Satire on KGB spymaster echoes `Screwtape'

My Dear Alex, Letters from the KGB, by Dinesh D'Souza and Gregory Fossedal. Washington, D.C.: Regnery Gateway. 118 pp. $14.95. Some of the most incisive criticism of liberal orthodoxy isn't coming from the conservative old guard; it is coming from the ranks of the ``Third Generation,'' conservative men and women so (self) described because they range in age from their mid-20s to early 30s. Two of the ``Third Generation's'' most successful and prolific critics are Gregory Fossedal and Dinesh D'Souza, who, with ``My Dear Alex,'' continue what they began in college at the conservative Dartmouth Review: taking liberalism's most deeply held pieties and destroying them not so much by rigorous argument, as by making you laugh at them.

``My Dear Alex'' is a collection of letters from Vladimir, an old KGB hand, to his young charge in the United States. Vladimir trains Alex, a committed Marxist-Leninist, former intern at Pravda, and graduate of the Lenin School, in the arts of deception and salesmanship from Ronald Reagan's first to second election. Above all, Alex learns that he must not describe himself as a communist. He must ``reject labels,'' because ``they don't mean much anymore.'' His job is to become a better liberal than, say, Sen. Edward Kennedy, by skillfully using all the buzzwords and bromides in the liberal lexicon.

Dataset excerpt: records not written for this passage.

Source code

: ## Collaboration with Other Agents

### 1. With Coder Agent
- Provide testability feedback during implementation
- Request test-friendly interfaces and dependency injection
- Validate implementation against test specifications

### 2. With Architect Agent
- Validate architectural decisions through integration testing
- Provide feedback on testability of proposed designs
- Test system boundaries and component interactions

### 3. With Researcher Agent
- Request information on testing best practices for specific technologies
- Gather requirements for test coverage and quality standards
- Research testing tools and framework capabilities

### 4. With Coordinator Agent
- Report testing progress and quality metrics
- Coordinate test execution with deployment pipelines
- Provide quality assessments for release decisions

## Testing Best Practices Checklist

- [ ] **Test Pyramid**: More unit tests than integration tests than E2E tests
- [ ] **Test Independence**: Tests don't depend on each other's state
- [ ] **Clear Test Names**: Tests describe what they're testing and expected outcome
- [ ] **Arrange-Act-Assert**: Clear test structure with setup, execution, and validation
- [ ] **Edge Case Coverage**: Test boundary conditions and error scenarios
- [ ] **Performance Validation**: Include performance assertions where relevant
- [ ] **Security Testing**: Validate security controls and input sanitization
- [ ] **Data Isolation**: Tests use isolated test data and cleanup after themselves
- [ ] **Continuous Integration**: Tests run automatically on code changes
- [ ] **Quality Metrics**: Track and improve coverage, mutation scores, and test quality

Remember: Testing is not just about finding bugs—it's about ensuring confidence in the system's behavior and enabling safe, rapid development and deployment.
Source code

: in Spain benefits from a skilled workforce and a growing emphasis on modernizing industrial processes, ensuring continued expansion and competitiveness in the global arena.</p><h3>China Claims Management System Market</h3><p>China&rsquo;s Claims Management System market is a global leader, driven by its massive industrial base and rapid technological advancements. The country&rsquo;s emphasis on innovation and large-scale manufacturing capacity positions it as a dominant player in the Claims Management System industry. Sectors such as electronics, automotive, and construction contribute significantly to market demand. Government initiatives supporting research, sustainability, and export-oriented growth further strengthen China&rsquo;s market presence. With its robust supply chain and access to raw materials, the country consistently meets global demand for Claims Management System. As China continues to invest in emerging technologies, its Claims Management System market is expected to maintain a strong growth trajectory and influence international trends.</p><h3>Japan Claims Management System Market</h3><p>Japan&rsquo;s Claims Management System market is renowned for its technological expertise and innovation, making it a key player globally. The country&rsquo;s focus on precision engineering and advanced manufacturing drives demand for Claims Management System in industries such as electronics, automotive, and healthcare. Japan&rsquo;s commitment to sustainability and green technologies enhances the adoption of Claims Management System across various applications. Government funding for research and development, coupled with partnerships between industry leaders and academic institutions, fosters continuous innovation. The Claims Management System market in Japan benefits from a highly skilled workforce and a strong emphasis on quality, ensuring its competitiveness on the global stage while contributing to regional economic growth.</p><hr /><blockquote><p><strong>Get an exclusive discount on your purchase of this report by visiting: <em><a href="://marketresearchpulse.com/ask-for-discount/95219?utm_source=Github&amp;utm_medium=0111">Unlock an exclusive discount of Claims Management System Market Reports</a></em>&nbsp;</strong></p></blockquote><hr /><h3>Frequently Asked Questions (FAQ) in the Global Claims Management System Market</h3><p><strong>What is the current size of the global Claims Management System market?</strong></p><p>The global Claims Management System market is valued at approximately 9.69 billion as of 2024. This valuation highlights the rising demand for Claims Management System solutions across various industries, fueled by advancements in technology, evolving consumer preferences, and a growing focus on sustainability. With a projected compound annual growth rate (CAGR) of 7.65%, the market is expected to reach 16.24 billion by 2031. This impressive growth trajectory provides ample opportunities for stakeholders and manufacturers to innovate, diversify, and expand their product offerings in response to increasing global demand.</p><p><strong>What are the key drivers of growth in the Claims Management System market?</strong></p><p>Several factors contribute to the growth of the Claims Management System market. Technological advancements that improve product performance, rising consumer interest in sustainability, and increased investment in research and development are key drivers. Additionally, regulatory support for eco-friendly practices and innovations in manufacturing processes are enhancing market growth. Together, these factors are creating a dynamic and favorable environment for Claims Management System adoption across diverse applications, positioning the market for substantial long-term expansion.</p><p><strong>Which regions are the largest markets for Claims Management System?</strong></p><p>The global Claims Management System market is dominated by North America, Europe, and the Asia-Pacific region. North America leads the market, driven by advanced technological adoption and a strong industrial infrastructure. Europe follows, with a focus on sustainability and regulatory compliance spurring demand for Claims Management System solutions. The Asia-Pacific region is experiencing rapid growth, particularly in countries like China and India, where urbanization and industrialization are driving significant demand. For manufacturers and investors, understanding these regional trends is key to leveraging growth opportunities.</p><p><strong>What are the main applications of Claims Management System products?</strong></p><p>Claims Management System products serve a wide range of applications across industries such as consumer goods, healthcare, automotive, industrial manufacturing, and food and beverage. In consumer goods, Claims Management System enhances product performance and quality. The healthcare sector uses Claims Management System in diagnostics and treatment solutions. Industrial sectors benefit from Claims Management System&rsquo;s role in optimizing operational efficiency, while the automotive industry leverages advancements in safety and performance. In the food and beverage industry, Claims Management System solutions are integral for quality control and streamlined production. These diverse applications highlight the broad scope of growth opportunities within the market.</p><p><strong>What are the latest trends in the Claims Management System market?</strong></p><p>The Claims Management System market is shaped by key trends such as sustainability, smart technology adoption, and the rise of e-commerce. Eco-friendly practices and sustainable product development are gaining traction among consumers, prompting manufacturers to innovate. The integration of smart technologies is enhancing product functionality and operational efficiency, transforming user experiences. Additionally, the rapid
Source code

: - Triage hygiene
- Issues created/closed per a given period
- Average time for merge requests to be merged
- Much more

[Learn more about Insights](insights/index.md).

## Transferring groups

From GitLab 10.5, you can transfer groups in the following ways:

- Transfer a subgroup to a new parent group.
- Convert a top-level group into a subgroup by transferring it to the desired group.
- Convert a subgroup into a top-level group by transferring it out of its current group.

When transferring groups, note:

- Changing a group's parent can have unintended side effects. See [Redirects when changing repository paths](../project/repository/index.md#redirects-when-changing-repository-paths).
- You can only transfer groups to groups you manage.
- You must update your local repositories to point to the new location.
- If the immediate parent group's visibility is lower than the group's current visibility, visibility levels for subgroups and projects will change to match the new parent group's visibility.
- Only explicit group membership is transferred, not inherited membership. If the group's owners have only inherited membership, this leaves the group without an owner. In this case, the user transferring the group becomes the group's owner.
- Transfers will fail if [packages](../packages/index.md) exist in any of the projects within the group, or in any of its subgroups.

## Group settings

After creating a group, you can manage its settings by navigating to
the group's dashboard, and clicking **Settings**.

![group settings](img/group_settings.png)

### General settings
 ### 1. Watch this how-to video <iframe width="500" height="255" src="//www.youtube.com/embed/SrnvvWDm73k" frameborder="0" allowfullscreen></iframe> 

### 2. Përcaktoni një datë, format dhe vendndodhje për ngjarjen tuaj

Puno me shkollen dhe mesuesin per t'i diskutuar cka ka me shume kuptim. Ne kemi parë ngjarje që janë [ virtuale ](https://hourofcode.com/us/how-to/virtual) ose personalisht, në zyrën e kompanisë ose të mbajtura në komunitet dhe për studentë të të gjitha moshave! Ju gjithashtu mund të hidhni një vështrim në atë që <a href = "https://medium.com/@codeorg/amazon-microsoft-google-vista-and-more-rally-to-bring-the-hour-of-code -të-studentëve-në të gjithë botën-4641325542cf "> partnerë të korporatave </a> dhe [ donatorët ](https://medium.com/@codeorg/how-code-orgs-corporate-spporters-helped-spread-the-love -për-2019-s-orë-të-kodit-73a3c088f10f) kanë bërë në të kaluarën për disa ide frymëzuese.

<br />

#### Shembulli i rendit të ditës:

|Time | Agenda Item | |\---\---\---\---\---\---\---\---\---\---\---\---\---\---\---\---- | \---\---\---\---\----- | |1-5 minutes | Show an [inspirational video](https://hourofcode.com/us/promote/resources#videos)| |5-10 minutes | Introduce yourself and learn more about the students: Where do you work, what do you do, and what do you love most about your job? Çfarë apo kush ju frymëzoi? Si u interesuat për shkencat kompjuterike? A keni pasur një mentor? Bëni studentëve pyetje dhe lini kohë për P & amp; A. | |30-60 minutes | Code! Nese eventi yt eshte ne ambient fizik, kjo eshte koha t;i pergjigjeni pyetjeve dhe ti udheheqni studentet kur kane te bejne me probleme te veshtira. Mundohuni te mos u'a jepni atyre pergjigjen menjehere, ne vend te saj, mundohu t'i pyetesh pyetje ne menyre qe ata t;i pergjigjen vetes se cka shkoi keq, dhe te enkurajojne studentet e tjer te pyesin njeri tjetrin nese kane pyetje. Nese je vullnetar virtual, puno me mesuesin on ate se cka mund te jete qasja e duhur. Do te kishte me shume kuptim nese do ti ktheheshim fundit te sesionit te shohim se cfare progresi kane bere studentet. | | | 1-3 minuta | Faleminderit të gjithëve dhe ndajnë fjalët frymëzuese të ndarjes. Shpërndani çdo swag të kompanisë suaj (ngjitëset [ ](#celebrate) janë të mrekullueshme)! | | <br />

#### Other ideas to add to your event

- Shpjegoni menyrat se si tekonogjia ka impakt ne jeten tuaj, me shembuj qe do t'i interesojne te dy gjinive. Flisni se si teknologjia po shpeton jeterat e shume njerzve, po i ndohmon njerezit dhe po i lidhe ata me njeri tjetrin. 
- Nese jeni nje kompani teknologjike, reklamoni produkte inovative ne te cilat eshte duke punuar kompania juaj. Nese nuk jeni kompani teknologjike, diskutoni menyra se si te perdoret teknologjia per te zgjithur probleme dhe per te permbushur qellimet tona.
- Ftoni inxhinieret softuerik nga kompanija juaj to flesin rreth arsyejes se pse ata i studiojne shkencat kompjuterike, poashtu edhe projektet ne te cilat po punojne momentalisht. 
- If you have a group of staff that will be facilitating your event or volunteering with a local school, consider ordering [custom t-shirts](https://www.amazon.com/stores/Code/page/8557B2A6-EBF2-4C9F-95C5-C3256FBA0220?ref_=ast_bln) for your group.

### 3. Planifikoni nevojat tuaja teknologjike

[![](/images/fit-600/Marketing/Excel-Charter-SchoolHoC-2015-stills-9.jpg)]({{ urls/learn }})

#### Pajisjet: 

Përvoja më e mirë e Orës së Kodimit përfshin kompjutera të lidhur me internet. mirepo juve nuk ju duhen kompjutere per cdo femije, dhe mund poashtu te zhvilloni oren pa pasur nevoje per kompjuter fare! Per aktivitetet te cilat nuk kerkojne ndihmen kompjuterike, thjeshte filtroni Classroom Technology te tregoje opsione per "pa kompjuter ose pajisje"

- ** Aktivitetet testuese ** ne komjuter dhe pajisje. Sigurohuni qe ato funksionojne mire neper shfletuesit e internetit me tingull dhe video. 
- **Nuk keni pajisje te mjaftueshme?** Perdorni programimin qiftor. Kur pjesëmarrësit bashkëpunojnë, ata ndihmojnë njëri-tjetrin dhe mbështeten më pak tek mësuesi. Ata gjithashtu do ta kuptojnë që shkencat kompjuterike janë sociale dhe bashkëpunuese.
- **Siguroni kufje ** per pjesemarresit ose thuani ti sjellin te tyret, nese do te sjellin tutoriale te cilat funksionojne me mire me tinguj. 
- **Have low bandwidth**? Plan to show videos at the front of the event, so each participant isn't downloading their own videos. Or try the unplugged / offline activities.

When Alex lands in the US, he wears rayon suits (and, presumably, white socks) and pounds a Khrushchevian fist at cocktail parties. ``My Dear Alex, Disturbing reports are beginning to pile up on my desk about your performance at Norman Lear's reception. ... I will admit ... the hors d'oeuvres were excessive.... Even so, you had no call to hurl your wine glass onto the floor and launch into a diatribe on `the starving infants of Africa and India.''' And he crassly quotes Pravda: ``The final victory of socialism is guaranteed by the internal contradictions within the capitalist system.''

Gradually, he improves as a propagandist by playing Vladimir's game ``Feelings,'' in which he practices using big words to make meaningless phrases, and in turn, vintage liberal cant. It isn't long before Alex is writing brilliantly in the New York Times about ``diverse, harmonious networks,'' ``profound, interpersonal dialogue'' and ``mutual, humane awareness.''

The authors go on to poke fun at stock-in-trade, ``unrealistic'' (to use one of their buzzwords) liberal beliefs. ``Alex, hard as it is for you to understand, you must insist that our Soviet leaders are frightened fellows, haunted by memories of World War II. George Kennan, the American diplomat ... describes our leaders as possessed by `a congenital sense of insecurity,' and `a neurotic fear of penetration.''' Later on, Vladimir quotes the New York Times's Craig Whitney: ``Seen from the inside, the Soviet motivation [in Afghanistan] seems more like military defensiveness, caused by historic Russian fear of encirclement by hostile forces ... Gromyko seemed almost obsessed by a threat to Soviet security from the United States and China.'' The point is well made.

Fossedal and D'Souza don't stop with observing that the Soviets influence liberals by using their lingo. Vladimir sends to Alex the ``Gorbachev rating ... my little chart [that] traces the degree to which liberal foreign and defense policy is in concert with state Soviet policy.'' The chart shows how Ronald Reagan, Tip O'Neill, and Mikhail Gorbachev line up on important issues like the Pershing missile deployment: Reagan, yes; O'Neill, no; Gorbachev, no. Cruise missile deployment: Reagan, yes; O'Neill, no; Gorbachev, no. And so it goes for the neutron bomb, aid to the contras, the Grenada intervention, SDI, aid to the anti-Soviet Angolan rebels.

The authors use C.S. Lewis's ``Screwtape Letters'' as a model, and it's worth citing one passage from that work. Screwtape begins one letter to Wormwood, ``I wonder you should ask me whether it is essential to keep the patient in ignorance of your own existence.... Our policy, for the moment, is to conceal ourselves.'' How skillfully real propagandists like Vladimir Posner (is he the Vladimir in ``My Dear Alex''?) and Georgi Arbatov have concealed themselves by ``rejecting labels,'' so the US and Soviet Union can engage in ``meaningful, open dialogue''!

R.Cort Kirkwood works for the Washington-based wire service American Press International.